Include regression suite from official LIBSVM tools/ subdirectory.
Fuzz with cargo-fuzz on input parsing.
Benchmark with criterion against original C++ implementation.

Contributing

Contributions welcome! Especially:

Translating specific solver components.
Adding dataset-based tests.
Performance improvements (preserving numerical behavior).

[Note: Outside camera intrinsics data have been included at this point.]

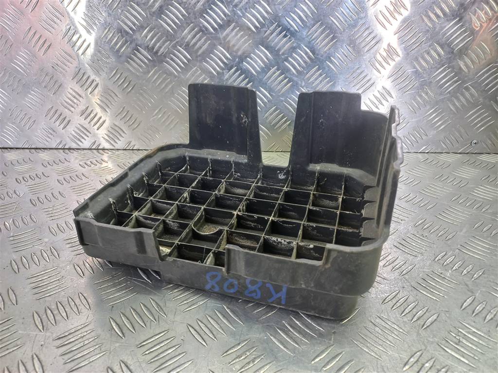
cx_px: 249
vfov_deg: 54.9
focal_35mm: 25
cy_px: 186
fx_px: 360
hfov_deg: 69.4
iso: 160
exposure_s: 1/50
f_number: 1.8
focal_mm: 4.6
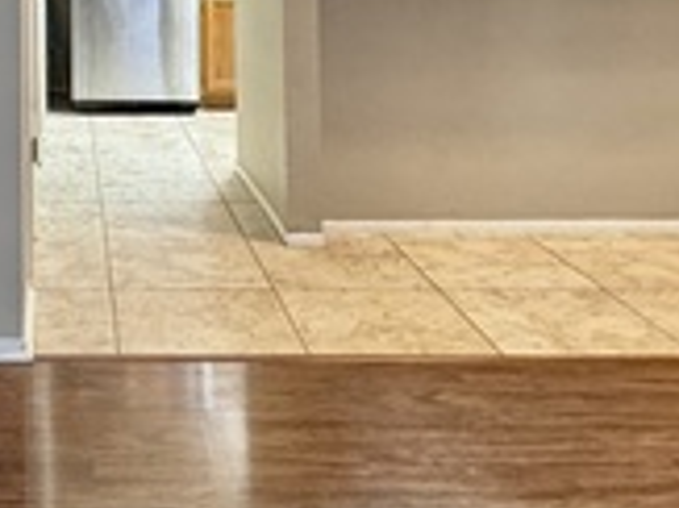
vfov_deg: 24.0
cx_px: 17
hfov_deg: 32.5
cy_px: -112
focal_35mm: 55
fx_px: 1078
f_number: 2.2
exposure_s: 1/60
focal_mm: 2.22
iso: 500
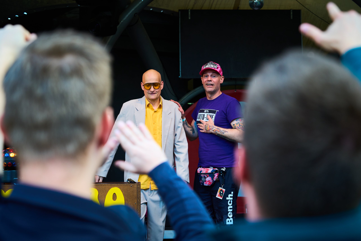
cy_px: 120
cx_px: 180
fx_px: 702
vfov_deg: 19.5
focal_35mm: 70
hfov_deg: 28.8
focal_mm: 70
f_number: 4
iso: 640
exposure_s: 1/320
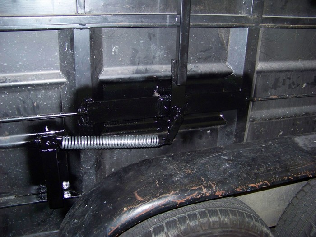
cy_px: 118
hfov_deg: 51.4
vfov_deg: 39.7
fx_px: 329
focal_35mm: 36
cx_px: 158
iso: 200
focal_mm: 5.85
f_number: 2.8
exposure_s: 1/30
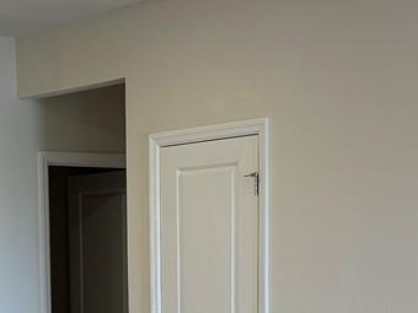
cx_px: 100
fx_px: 1365
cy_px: 462
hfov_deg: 17.3
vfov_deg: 12.5
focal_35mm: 113
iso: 80
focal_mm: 6.76
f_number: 1.78
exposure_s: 1/120
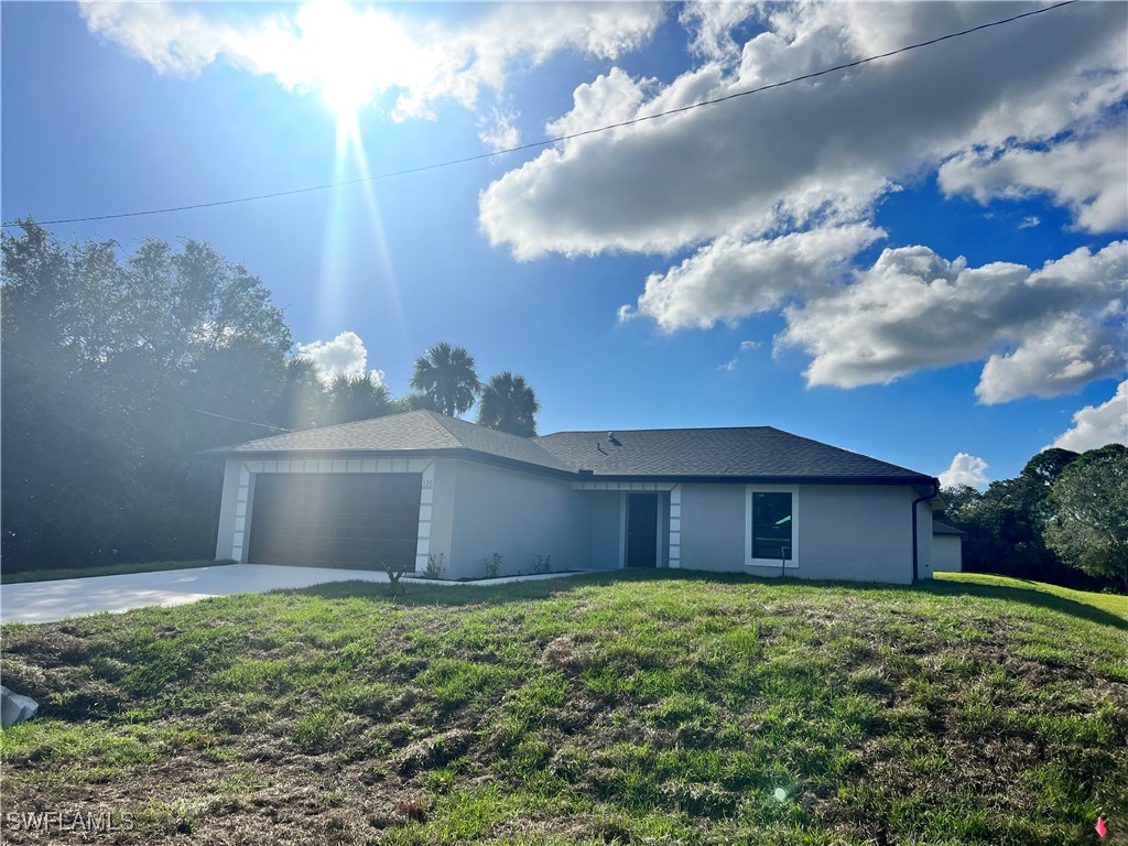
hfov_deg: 67.3
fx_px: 847
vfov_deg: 53.1
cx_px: 564
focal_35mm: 26
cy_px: 423
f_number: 1.5
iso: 50
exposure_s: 1/12658
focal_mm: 5.7
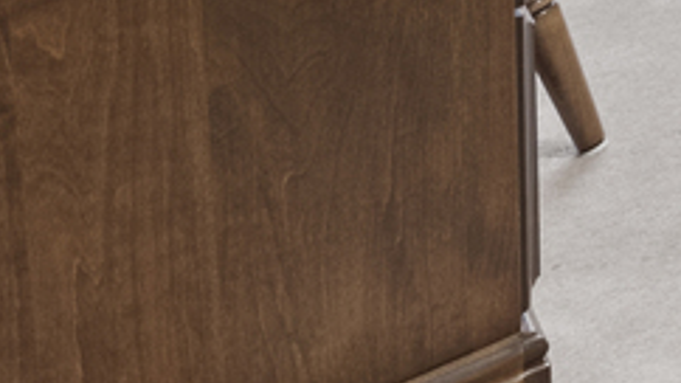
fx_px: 1516
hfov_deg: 13.2
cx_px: 1832
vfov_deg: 9.9
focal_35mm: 84
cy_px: -848
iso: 400
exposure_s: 1/4
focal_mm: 12
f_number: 7.1
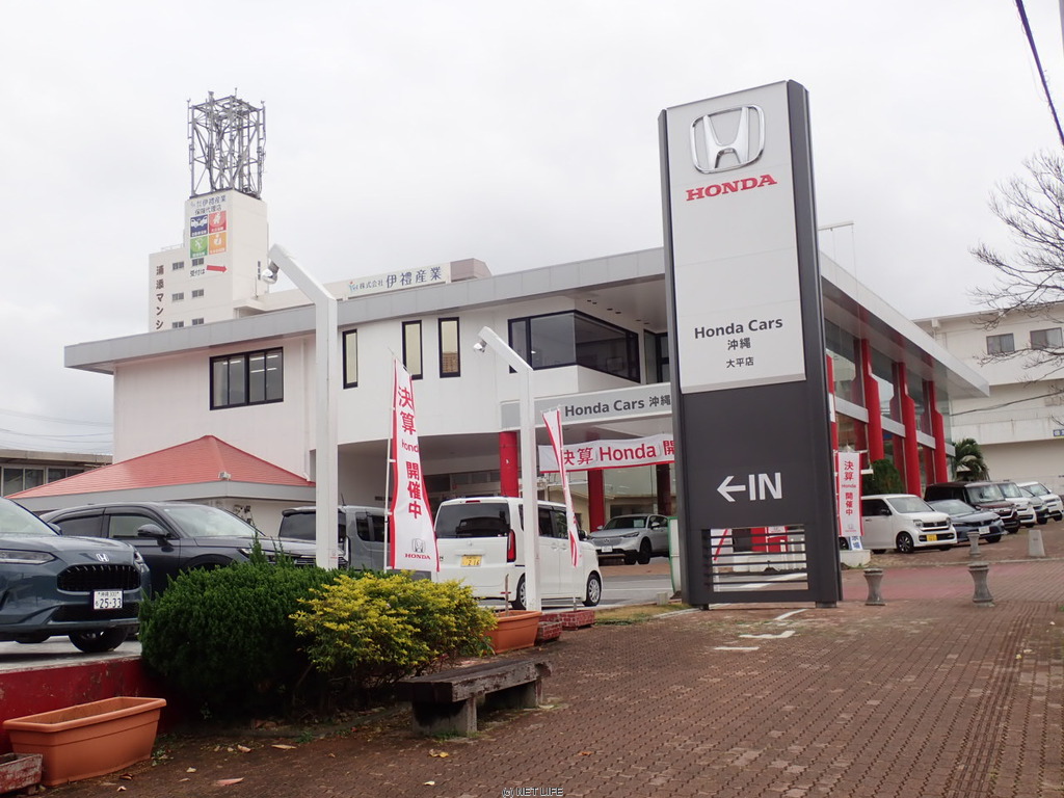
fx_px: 1229
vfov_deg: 36.0
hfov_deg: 46.8
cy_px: 399
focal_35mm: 40
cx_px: 532
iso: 100
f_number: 4
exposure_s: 1/320
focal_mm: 7.34
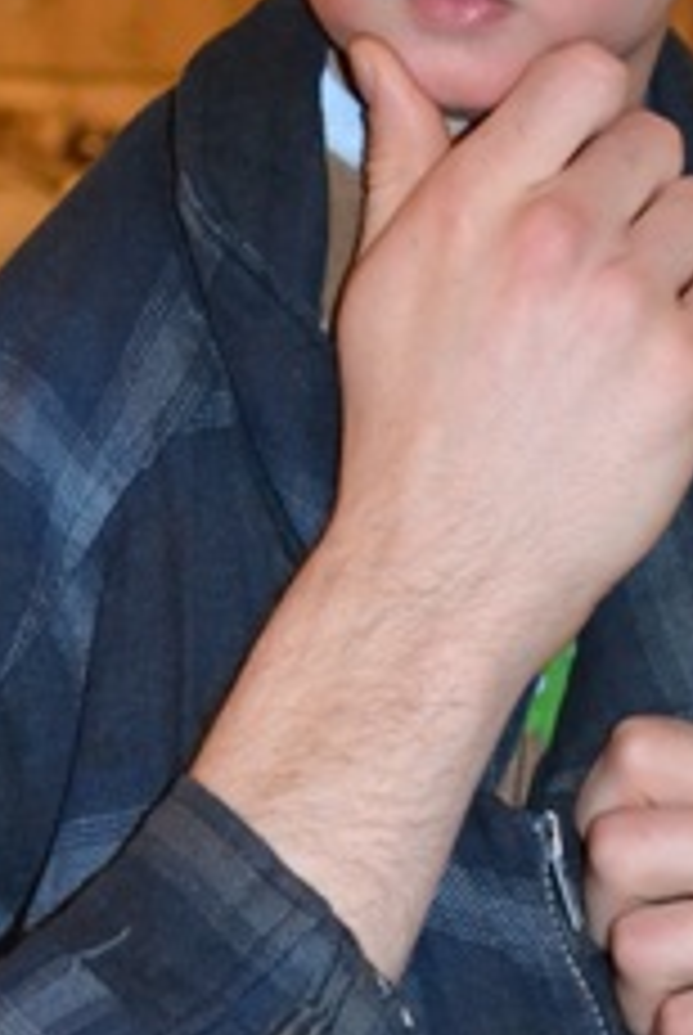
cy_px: 567
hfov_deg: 9.2
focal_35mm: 150
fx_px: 4318
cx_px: 155
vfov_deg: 13.7
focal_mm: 36
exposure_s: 1/60
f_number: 5
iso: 3200
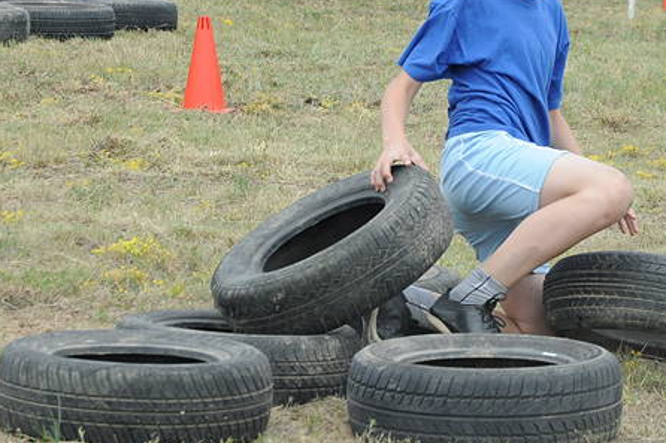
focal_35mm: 243
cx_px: 485
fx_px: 4493
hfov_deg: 8.5
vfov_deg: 5.6
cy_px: 129
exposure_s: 1/1000
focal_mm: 85
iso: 800
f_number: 8
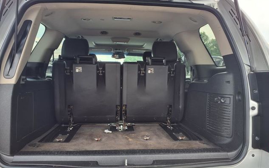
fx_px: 213
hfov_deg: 64.6
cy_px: 88
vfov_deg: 43.1
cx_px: 136
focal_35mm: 29
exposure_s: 1/120
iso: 40
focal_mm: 3.58
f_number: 1.9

Open an issue first for major changes.

Changelog

v0.3.0 (February 2026) — SMO Solver

Full SMO solver for all 5 SVM types: C-SVC, ν-SVC, one-class, ε-SVR, ν-SVR
WSS3 working-set selection (second-order heuristic from Fan et al., JMLR 2005)
Shrinking heuristic with gradient reconstruction
QMatrix trait with three implementations: SvcQ, OneClassQ, SvrQ
svm_train function producing SvmModel compatible with C LIBSVM
Multiclass support via one-vs-one with class grouping and sv_coef assembly
Cache::swap_index bug fix — added column swap loop (critical for shrinking correctness)
Kernel refactor — Vec<&[SvmNode]> for swappable data point references
50 tests (12 new), verified against C LIBSVM reference outputs

v0.2.0 (February 2026) — Prediction & I/O

Core types: SvmNode, SvmProblem, SvmParameter, SvmModel
All 5 kernel functions (linear, polynomial, RBF, sigmoid, precomputed)
LRU kernel cache
Model and problem I/O (LIBSVM text format, byte-exact roundtrip)
Prediction (zero mismatches against C svm-predict on heart_scale)
Parameter validation with ν-SVC feasibility check
38 tests

v0.1.0 (February 2026) — Initial Release

Repository setup, workspace layout, CI

License

BSD-3-Clause (same as original LIBSVM) for maximum compatibility.

Acknowledgments

Original LIBSVM by Chih-Chung Chang and Chih-Jen Lin.
Existing Rust ML ecosystem (linfa, smartcore, ffsvm) for prior art.